Where's Your Workshop?
Where’s Your Workshop?
“Take your everyday, ordinary life—your sleeping, eating, going-to-work, and walking-around life—and place it before God as an offering.” (Rom 12:1 The Message)
A workshop is a special place. Generally, it is a room or building which provides both the area and the tools necessary to perform some sort of work. It has a special purpose – it is not a garage, or a storeroom, or a lounge, or a playroom. It has special items arranged in a special way to help fulfill that purpose – clutter is generally kept to a minimum, so the work goes more smoothly. To the craftsman, the workshop is a serious place – not a place for playing, but certainly a place for pleasure.

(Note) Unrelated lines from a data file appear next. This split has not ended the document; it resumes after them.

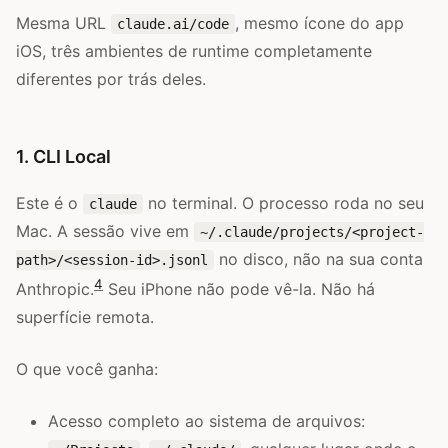
Mesma URL
, mesmo ícone do app
claude.ai/code
iOS, três ambientes de runtime completamente
diferentes por trás deles.
1. CLI Local
Este é o
no terminal. O processo roda no seu
claude
Mac. A sessão vive em
~/.claude/projects/<project-
no disco, não na sua conta
path>/<session-id>.jsonl
4
Anthropic.
Seu iPhone não pode vê-la. Não há
superfície remota.
O que você ganha:
Acesso completo ao sistema de arquivos: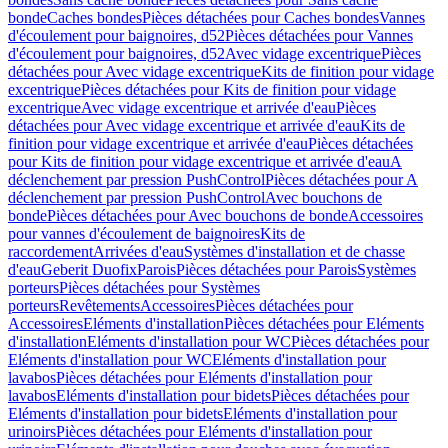
bonde
Caches bondes
Pièces détachées pour Caches bondes
Vannes
d'écoulement pour baignoires, d52
Pièces détachées pour Vannes
d'écoulement pour baignoires, d52
Avec vidage excentrique
Pièces
détachées pour Avec vidage excentrique
Kits de finition pour vidage
excentrique
Pièces détachées pour Kits de finition pour vidage
excentrique
Avec vidage excentrique et arrivée d'eau
Pièces
détachées pour Avec vidage excentrique et arrivée d'eau
Kits de
finition pour vidage excentrique et arrivée d'eau
Pièces détachées
pour Kits de finition pour vidage excentrique et arrivée d'eau
A
déclenchement par pression PushControl
Pièces détachées pour A
déclenchement par pression PushControl
Avec bouchons de
bonde
Pièces détachées pour Avec bouchons de bonde
Accessoires
pour vannes d'écoulement de baignoires
Kits de
raccordement
Arrivées d'eau
Systèmes d'installation et de chasse
d'eau
Geberit Duofix
Parois
Pièces détachées pour Parois
Systèmes
porteurs
Pièces détachées pour Systèmes
porteurs
Revêtements
Accessoires
Pièces détachées pour
Accessoires
Eléments d'installation
Pièces détachées pour Eléments
d'installation
Eléments d'installation pour WC
Pièces détachées pour
Eléments d'installation pour WC
Eléments d'installation pour
lavabos
Pièces détachées pour Eléments d'installation pour
lavabos
Eléments d'installation pour bidets
Pièces détachées pour
Eléments d'installation pour bidets
Eléments d'installation pour
urinoirs
Pièces détachées pour Eléments d'installation pour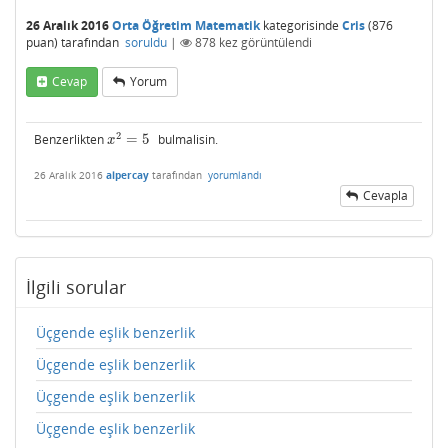
26 Aralık 2016
Orta Öğretim Matematik
kategorisinde
Cris
(
876
puan)
tarafından
soruldu
|
878
kez görüntülendi
Cevap
Yorum
2
Benzerlikten
=
5
bulmalisin.
x
2
=
5
x
26 Aralık 2016
alpercay
tarafından
yorumlandı
Cevapla
İlgili sorular
Üçgende eşlik benzerlik
Üçgende eşlik benzerlik
Üçgende eşlik benzerlik
Üçgende eşlik benzerlik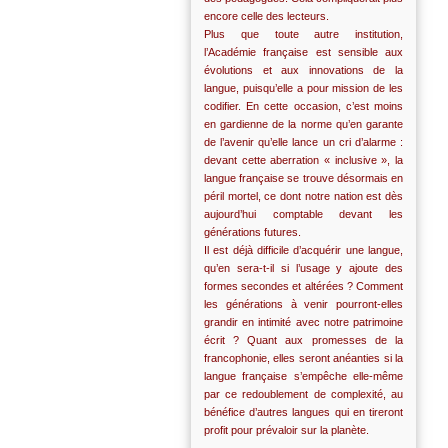
encore celle des lecteurs.
Plus que toute autre institution,
l’Académie française est sensible aux
évolutions et aux innovations de la
langue, puisqu’elle a pour mission de les
codifier. En cette occasion, c’est moins
en gardienne de la norme qu’en garante
de l’avenir qu’elle lance un cri d’alarme :
devant cette aberration « inclusive », la
langue française se trouve désormais en
péril mortel, ce dont notre nation est dès
aujourd’hui comptable devant les
générations futures.
Il est déjà difficile d’acquérir une langue,
qu’en sera-t-il si l’usage y ajoute des
formes secondes et altérées ? Comment
les générations à venir pourront-elles
grandir en intimité avec notre patrimoine
écrit ? Quant aux promesses de la
francophonie, elles seront anéanties si la
langue française s’empêche elle-même
par ce redoublement de complexité, au
bénéfice d’autres langues qui en tireront
profit pour prévaloir sur la planète.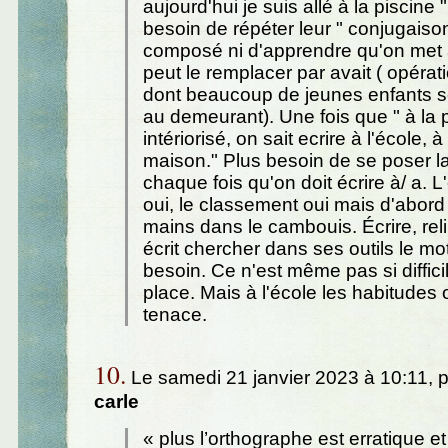
aujourd'hui je suis allé à la piscine "
besoin de répéter leur " conjugaiso
composé ni d'apprendre qu'on met
peut le remplacer par avait ( opéra
dont beaucoup de jeunes enfants s
au demeurant). Une fois que " à la p
intériorisé, on sait ecrire à l'école, à
maison." Plus besoin de se poser l
chaque fois qu'on doit écrire à/ a. 
oui, le classement oui mais d'abord
mains dans le cambouis. Écrire, rel
écrit chercher dans ses outils le mo
besoin. Ce n'est même pas si diffici
place. Mais à l'école les habitudes o
tenace.
10.
Le samedi 21 janvier 2023 à 10:11, 
carle
« plus l’orthographe est erratique et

The pleasure of a well-made tool. The pleasure of a job well done. The pleasure of fulfillment.
Christians talk a great deal about “working on their relationship with God.” I talk about it with my students, and I heard someone mention it in public the other day. They were talking about some struggles in their life, and they said, “I know I really need to work on my relationship with God.”
If you feel that way — like you need to work on your relationship with God – today’s question is for you. Where is your workshop? When it comes to working on life with God, does your workshop look like Jesus’ workshop? Where did Jesus work on his relationship with God – and where did he shape the with-God relationships of others?
I think that when we say, “I need to work on my relationship with God,” we have good intentions at heart. I really do – I just think that we wall off most of our life from that work. Richard Beck suggests that it often means “Praying more, getting up early to study the bible, to start going back to church. Things along those lines. The goal of these activities is to get ‘closer’ to God. To ‘waste time with Jesus.’ Of course, please hear me on this point, nothing is wrong with those activities. Personal acts of piety and devotion are vital to a vibrant spiritual life and continued spiritual formation. But all too often ‘working on my relationship with God’ has almost nothing to do with trying to become a more decent human being.”
Open your Gospels and look. I think you’ll be surprised at what you find. While he spent time alone in prayer and meditation, and he certainly taught his disciples (including us) to do these things, where do we meet Jesus most of the time? On the road, at the Temple, and at the table, where he constantly came into contact with others and touched people with the light and joy and compassion of the kingdom of God.
Maybe the workshop where we work on relationships with God is a bit more like a plumber’s truck – where all the tools are neatly arranged and available, all the skills of the craftsman are ready, but where time spent alone is always time preparing for the real work of fixing pipes, unclogging drains, and restoring the flow of life-giving water to parched places. A mobile God-workshop – sound like a good life? Then let’s live it!